For patients whose tumors are driven by mutations in the sonic hedgehog (SHH) pathway, SHH antagonists offer some hope. However, many SHH-associated medulloblastomas do not respond to these drugs, and those that do may develop resistance. Therefore, more effective treatment strategies are needed for both SHH and non-SHH-associated medulloblastoma ¹⁾.

One such strategy involves targeting the cells that are critical for maintaining tumor growth, known as tumor-propagating cells (TPC).
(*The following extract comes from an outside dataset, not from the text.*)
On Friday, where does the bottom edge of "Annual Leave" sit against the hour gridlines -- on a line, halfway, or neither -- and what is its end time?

Data provide strong evidence that Quisinostat or other class I HDAC inhibitors might be therapeutically useful for patients with SHH MB including those resistant to SMO inhibition ²⁾.
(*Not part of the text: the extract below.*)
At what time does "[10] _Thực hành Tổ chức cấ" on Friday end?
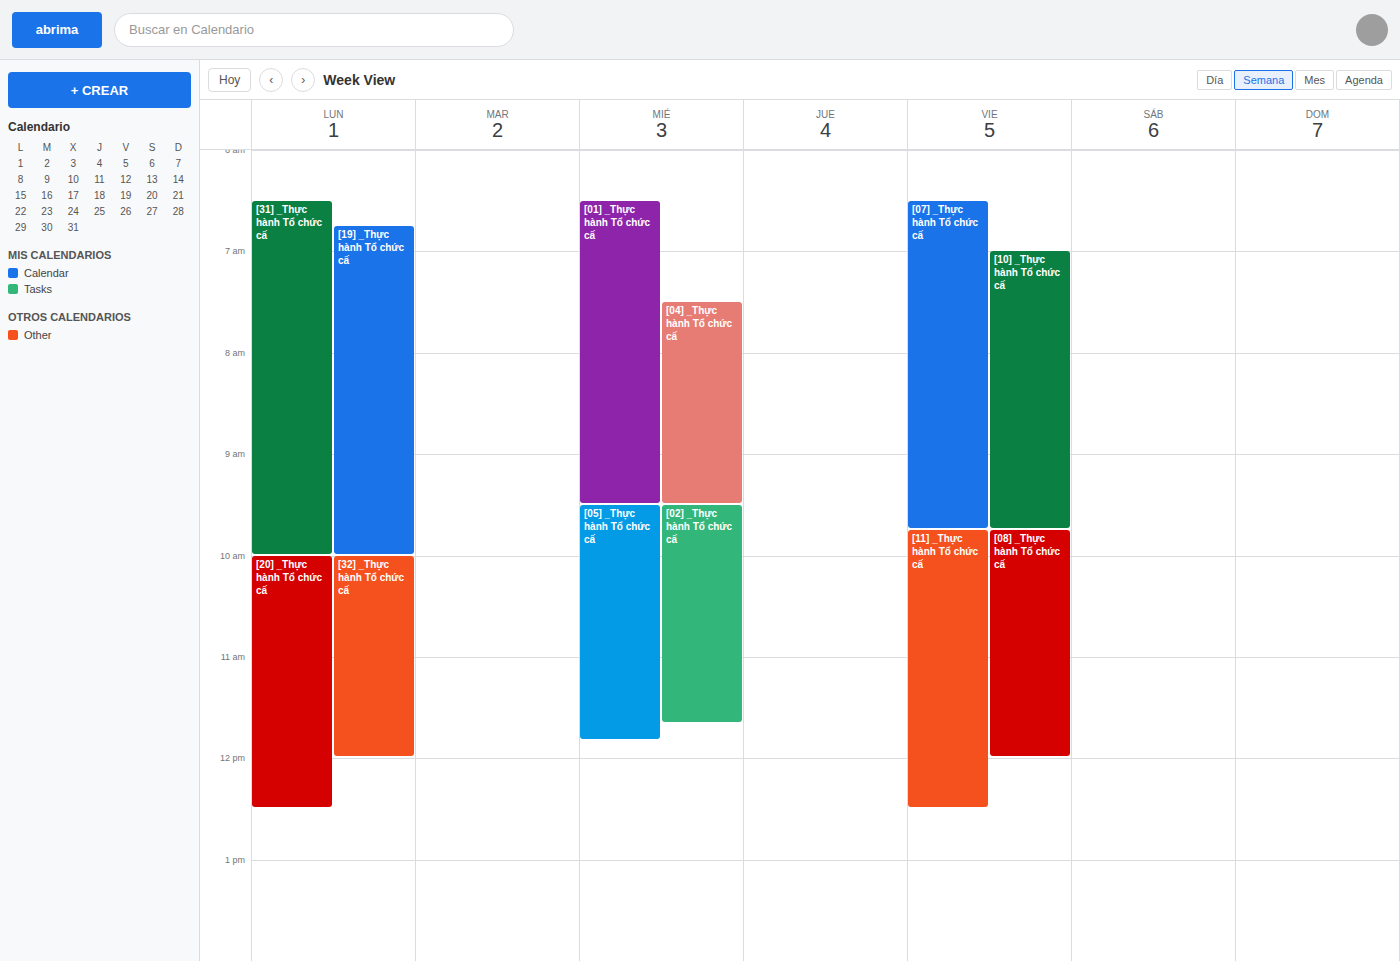
9:45 AM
Markant et al., previously identified a population of TPCs in tumors from patched mutant mice, a model for SHH-dependent medulloblastoma. These cells express the surface antigen CD15/SSEA-1 and have elevated levels of genes associated with the G2-M phases of the cell cycle. They show that CD15(+) cells progress more rapidly through the cell cycle than CD15(-) cells and contain an increased proportion of cells in G2-M, suggesting that they might be vulnerable to inhibitors of this phase. Indeed, exposure of tumor cells to inhibitors of Aurora kinase (Aurk) and Polo-like kinases (Plk), key regulators of G2-M, induces cell-cycle arrest, apoptosis, and enhanced sensitivity to conventional chemotherapy. Moreover, treatment of tumor-bearing mice with these agents significantly inhibits tumor progression. Importantly, cells from human patient-derived medulloblastoma xenografts are also sensitive to Aurk and Plk inhibitors. The findings suggest that targeting G2-M regulators may represent a novel approach for treatment of human medulloblastoma ³⁾.

¹⁾

Kieran MW. Targeted treatment for sonic hedgehog-dependent medulloblastoma. Neuro Oncol. 2014 Aug;16(8):1037-47. doi: 10.1093/neuonc/nou109. Review. PubMed PMID: 24951114; PubMed Central PMCID: PMC4096181.

²⁾

Pak E, MacKenzie EL, Zhao X, Pazyra-Murphy MF, Park PMC, Wu L, Shaw DL, Addleson EC, Cayer SS, Lopez BG, Agar NYR, Rubin LL, Qi J, Merk DJ, Segal RA. A large-scale drug screen identifies selective inhibitors of class I HDACs as a potential therapeutic option for SHH medulloblastoma. Neuro Oncol. 2019 May 16. pii: noz089. doi: 10.1093/neuonc/noz089. [Epub ahead of print] PubMed PMID: 31111916.

³⁾

Markant SL, Esparza LA, Sun J, Barton KL, McCoig LM, Grant GA, Crawford JR, Levy ML, Northcott PA, Shih D, Remke M, Taylor MD, Wechsler-Reya RJ. Targeting sonic hedgehog-associated medulloblastoma through inhibition of Aurora and Polo-like kinases. Cancer Res. 2013 Oct 15;73(20):6310-22. doi: 10.1158/0008-5472.CAN-12-4258. PubMed PMID: 24067506; PubMed Central PMCID: PMC3800039.